=== Collected data ===

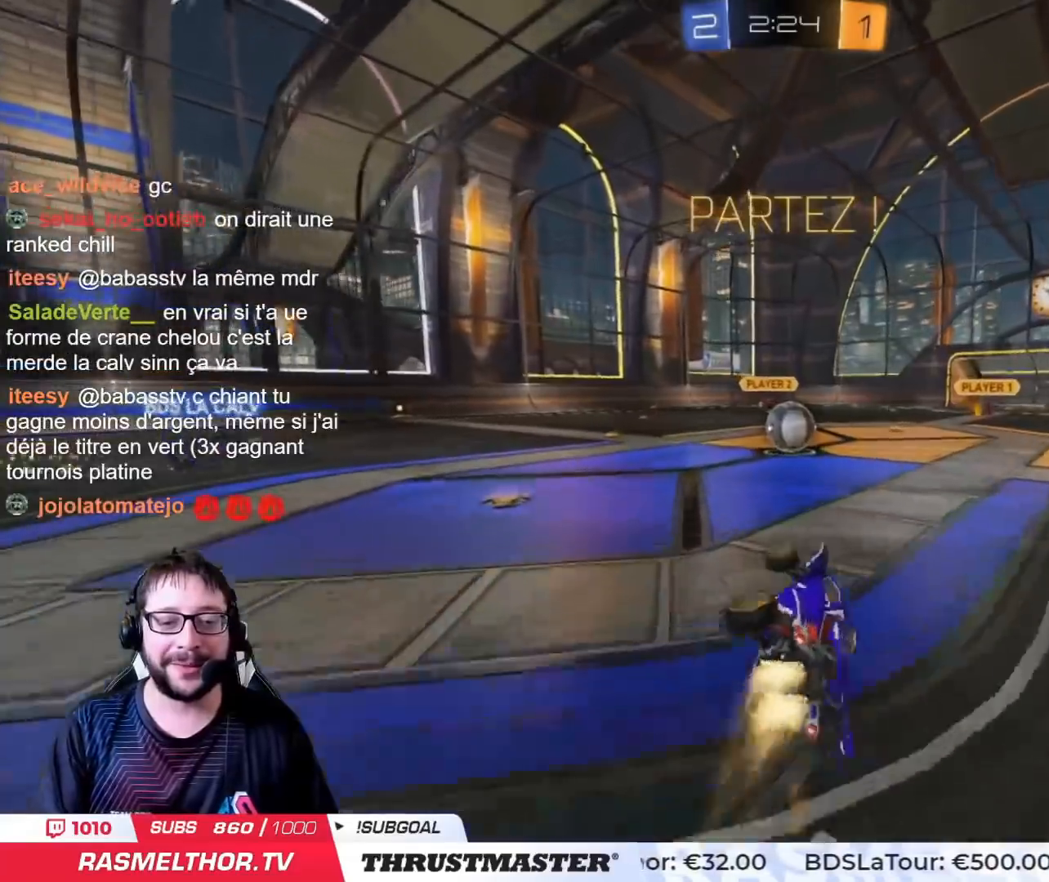
{"buttons": ["CROSS", "CIRCLE", "L2", "R2"], "left_stick": "up-right", "right_stick": "center", "events": [[33, "L3", "up"], [133, "L2", "up"], [183, "left_stick", "center"], [217, "CIRCLE", "up"], [467, "left_stick", "up-right"], [484, "CIRCLE", "down"], [500, "CROSS", "down"], [500, "L2", "down"]]}
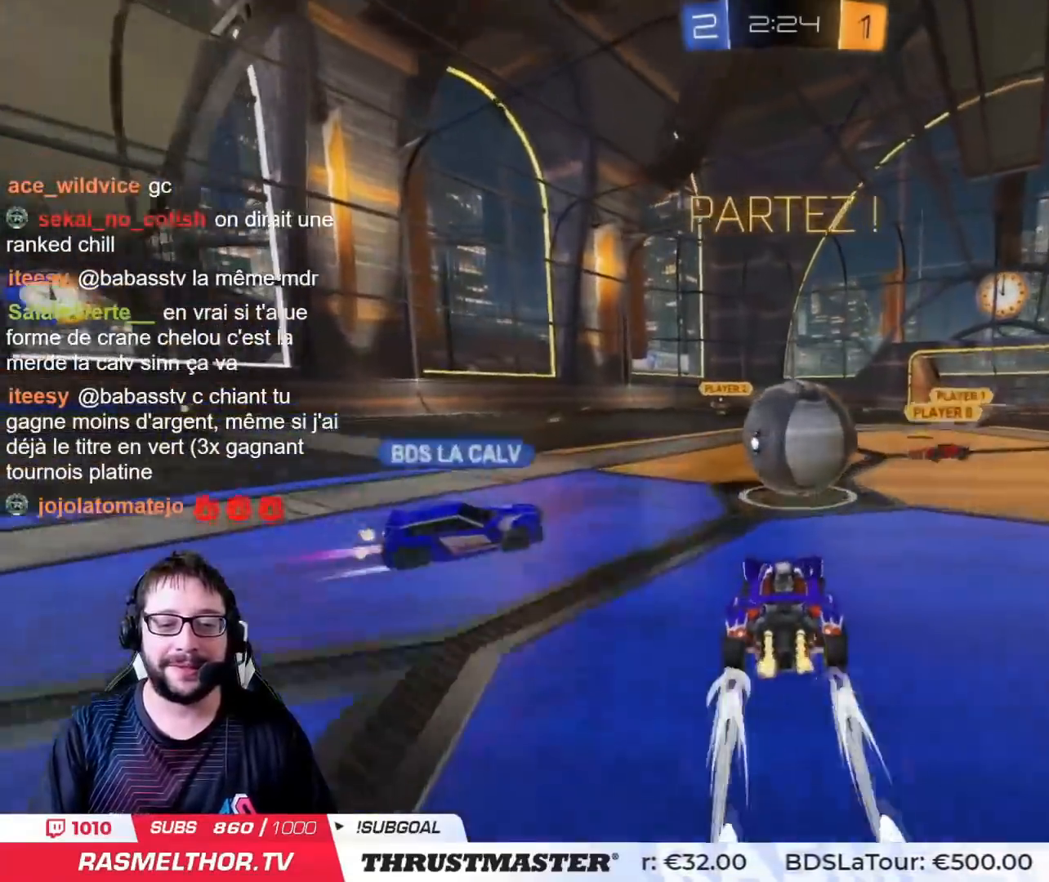
{"buttons": ["L2", "R2"], "left_stick": "down-right", "right_stick": "center", "events": [[84, "CROSS", "up"], [150, "CROSS", "down"], [217, "CROSS", "up"], [251, "CIRCLE", "up"], [251, "left_stick", "right"], [284, "CIRCLE", "down"], [301, "CROSS", "down"], [367, "left_stick", "down-right"], [384, "CIRCLE", "up"], [384, "CROSS", "up"], [384, "L2", "up"], [501, "L2", "down"]]}
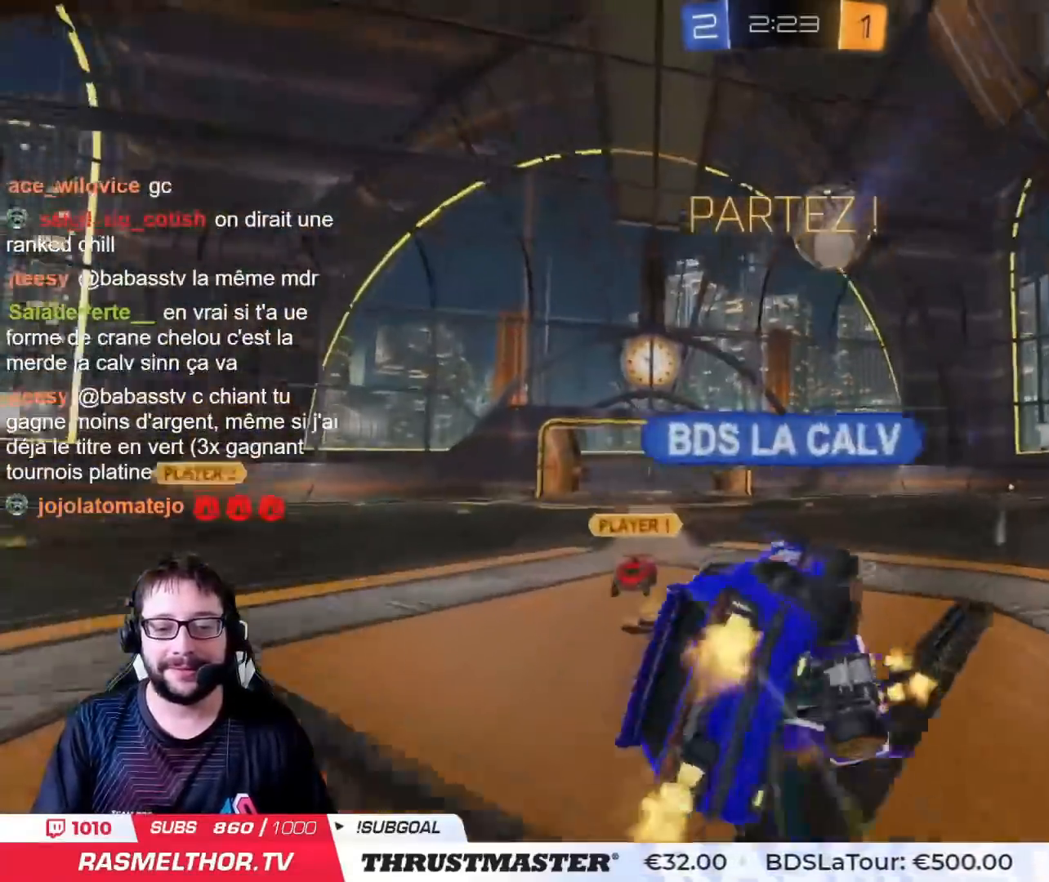
{"buttons": [], "left_stick": "center", "right_stick": "center", "events": [[117, "left_stick", "up-right"], [317, "left_stick", "up"], [450, "L2", "up"], [484, "R2", "up"], [484, "left_stick", "center"]]}
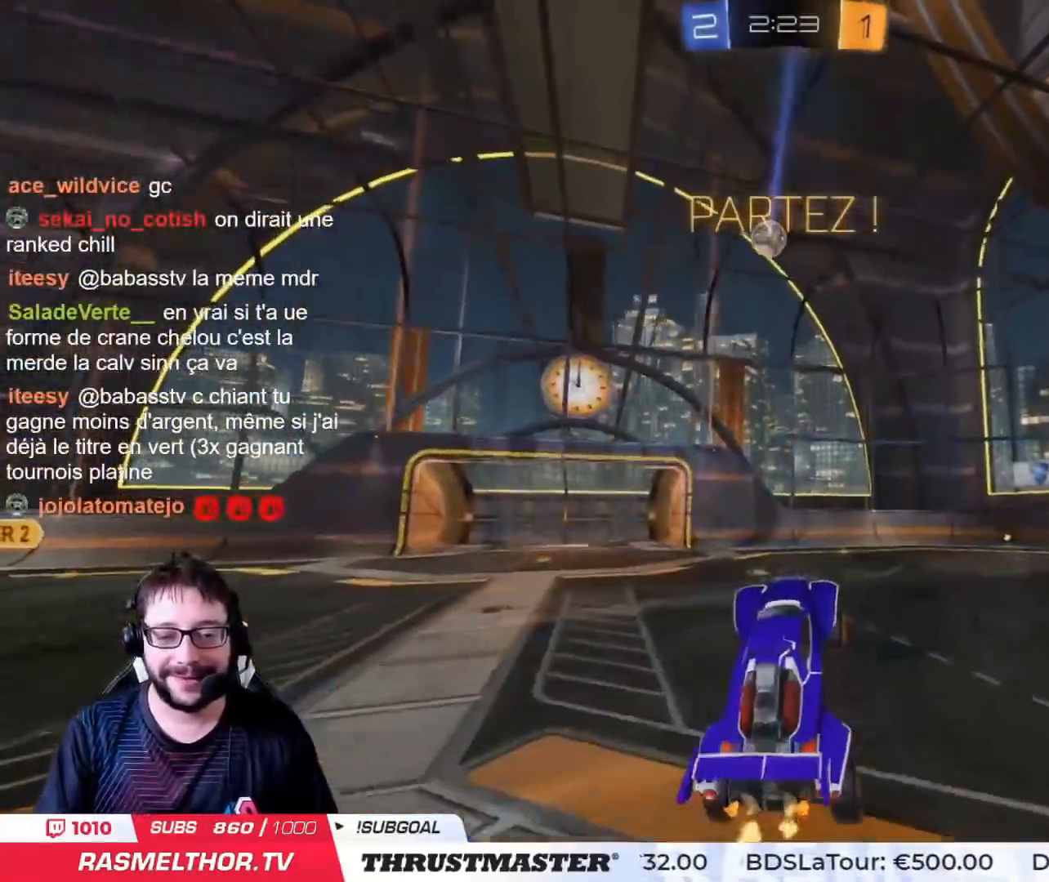
{"buttons": ["CIRCLE", "TRIANGLE", "R2"], "left_stick": "center", "right_stick": "center", "events": [[317, "left_stick", "left"], [334, "L2", "down"], [384, "R2", "down"], [417, "CIRCLE", "down"], [417, "TRIANGLE", "down"], [434, "L2", "up"], [434, "left_stick", "center"]]}
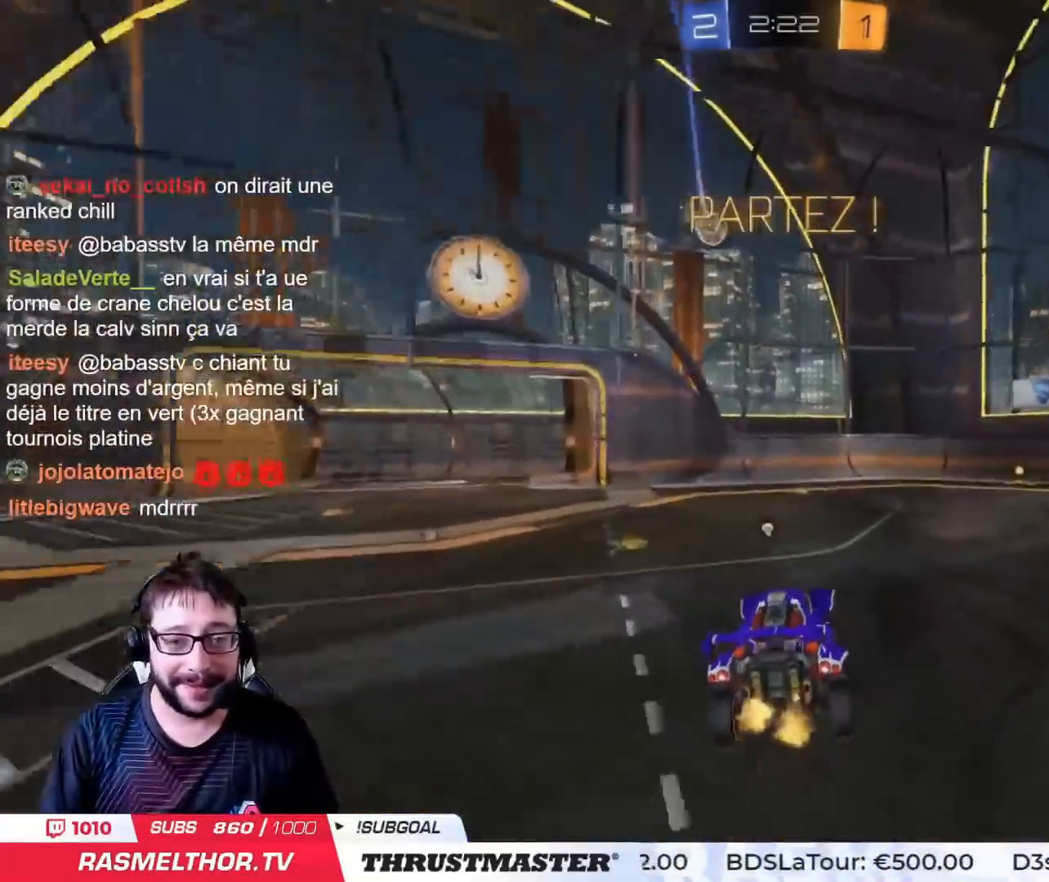
{"buttons": ["R2"], "left_stick": "center", "right_stick": "center", "events": [[100, "TRIANGLE", "up"], [367, "CIRCLE", "up"], [400, "R2", "up"], [500, "R2", "down"]]}
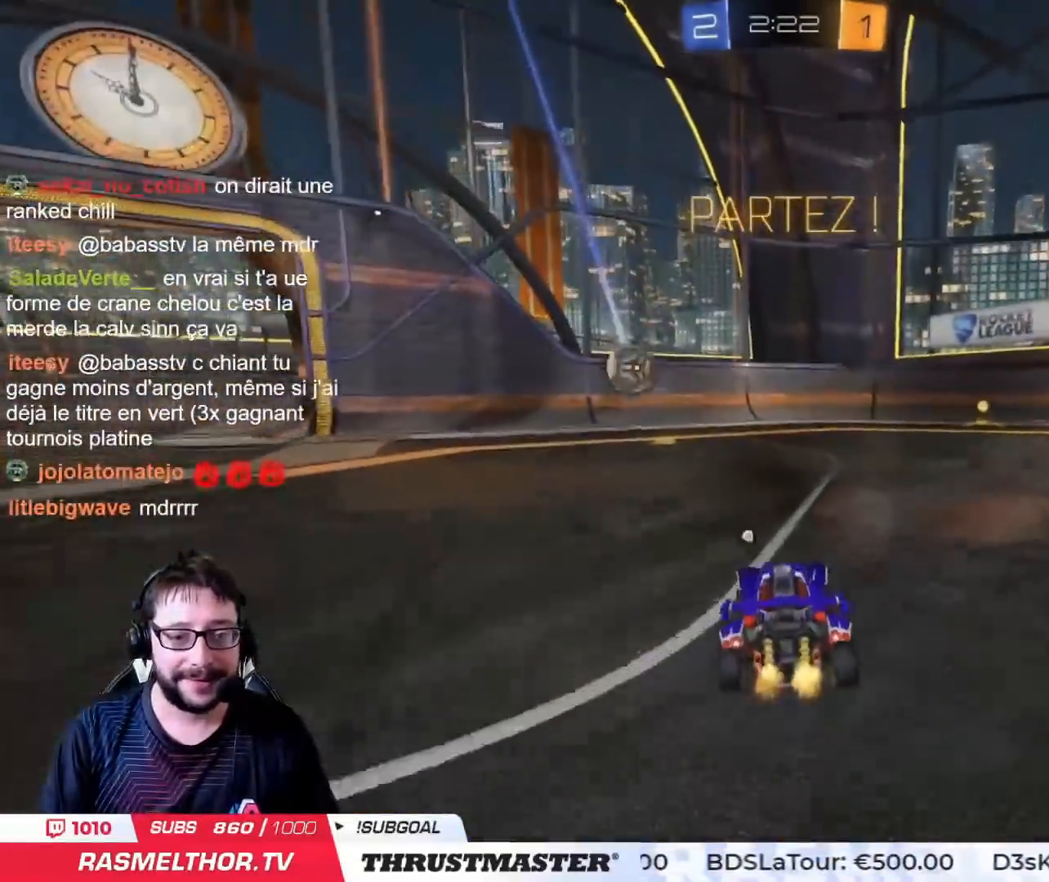
{"buttons": ["R2"], "left_stick": "center", "right_stick": "center", "events": [[100, "left_stick", "right"], [301, "CIRCLE", "down"], [301, "TRIANGLE", "down"], [417, "left_stick", "center"], [434, "CIRCLE", "up"], [451, "TRIANGLE", "up"]]}
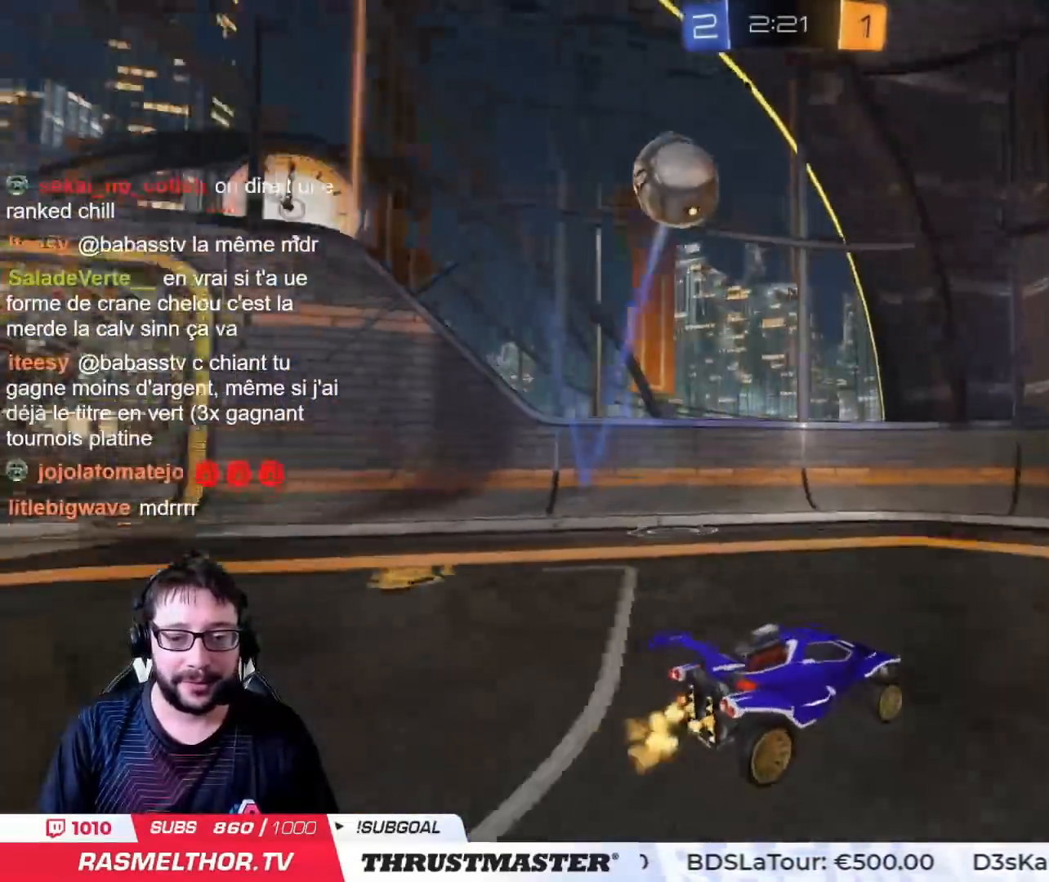
{"buttons": ["TRIANGLE", "R2"], "left_stick": "right", "right_stick": "center", "events": [[100, "TRIANGLE", "down"], [183, "TRIANGLE", "up"], [434, "left_stick", "right"], [450, "TRIANGLE", "down"]]}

=== The task ===
Each entry shown above must be quoted exactly, with its pictures left out.

=== Answer section ===
{"buttons": ["CROSS", "CIRCLE", "L2", "R2"], "left_stick": "up-right", "right_stick": "center", "events": [[33, "L3", "up"], [133, "L2", "up"], [183, "left_stick", "center"], [217, "CIRCLE", "up"], [467, "left_stick", "up-right"], [484, "CIRCLE", "down"], [500, "CROSS", "down"], [500, "L2", "down"]]}
{"buttons": ["L2", "R2"], "left_stick": "down-right", "right_stick": "center", "events": [[84, "CROSS", "up"], [150, "CROSS", "down"], [217, "CROSS", "up"], [251, "CIRCLE", "up"], [251, "left_stick", "right"], [284, "CIRCLE", "down"], [301, "CROSS", "down"], [367, "left_stick", "down-right"], [384, "CIRCLE", "up"], [384, "CROSS", "up"], [384, "L2", "up"], [501, "L2", "down"]]}
{"buttons": [], "left_stick": "center", "right_stick": "center", "events": [[117, "left_stick", "up-right"], [317, "left_stick", "up"], [450, "L2", "up"], [484, "R2", "up"], [484, "left_stick", "center"]]}
{"buttons": ["CIRCLE", "TRIANGLE", "R2"], "left_stick": "center", "right_stick": "center", "events": [[317, "left_stick", "left"], [334, "L2", "down"], [384, "R2", "down"], [417, "CIRCLE", "down"], [417, "TRIANGLE", "down"], [434, "L2", "up"], [434, "left_stick", "center"]]}
{"buttons": ["R2"], "left_stick": "center", "right_stick": "center", "events": [[100, "TRIANGLE", "up"], [367, "CIRCLE", "up"], [400, "R2", "up"], [500, "R2", "down"]]}
{"buttons": ["R2"], "left_stick": "center", "right_stick": "center", "events": [[100, "left_stick", "right"], [301, "CIRCLE", "down"], [301, "TRIANGLE", "down"], [417, "left_stick", "center"], [434, "CIRCLE", "up"], [451, "TRIANGLE", "up"]]}
{"buttons": ["TRIANGLE", "R2"], "left_stick": "right", "right_stick": "center", "events": [[100, "TRIANGLE", "down"], [183, "TRIANGLE", "up"], [434, "left_stick", "right"], [450, "TRIANGLE", "down"]]}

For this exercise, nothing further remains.